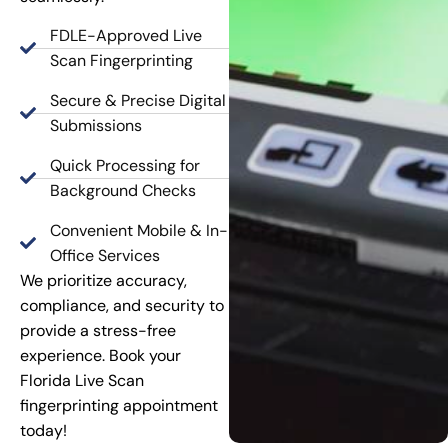
FDLE-Approved Live
Scan Fingerprinting
Secure & Precise Digital
Submissions
Quick Processing for
Background Checks
Convenient Mobile & In-
Office Services
We prioritize accuracy,
compliance, and security to
provide a stress-free
experience. Book your
Florida Live Scan
fingerprinting appointment
today!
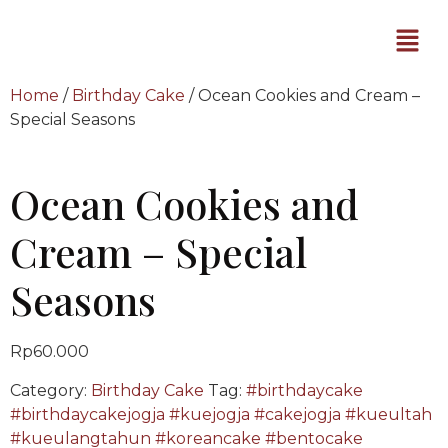
Home
/
Birthday Cake
/ Ocean Cookies and Cream –
Special Seasons
Ocean Cookies and
Cream – Special
Seasons
Rp
60.000
Category:
Birthday Cake
Tag:
#birthdaycake
#birthdaycakejogja #kuejogja #cakejogja #kueultah
#kueulangtahun #koreancake #bentocake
*****
# Problem description
Return the text from both rows above word for word, leaving out the pictures.

# Result of the exercise
FDLE-Approved Live
Scan Fingerprinting
Secure & Precise Digital
Submissions
Quick Processing for
Background Checks
Convenient Mobile & In-
Office Services
We prioritize accuracy,
compliance, and security to
provide a stress-free
experience. Book your
Florida Live Scan
fingerprinting appointment
today!
Home
/
Birthday Cake
/ Ocean Cookies and Cream –
Special Seasons
Ocean Cookies and
Cream – Special
Seasons
Rp
60.000
Category:
Birthday Cake
Tag:
#birthdaycake
#birthdaycakejogja #kuejogja #cakejogja #kueultah
#kueulangtahun #koreancake #bentocake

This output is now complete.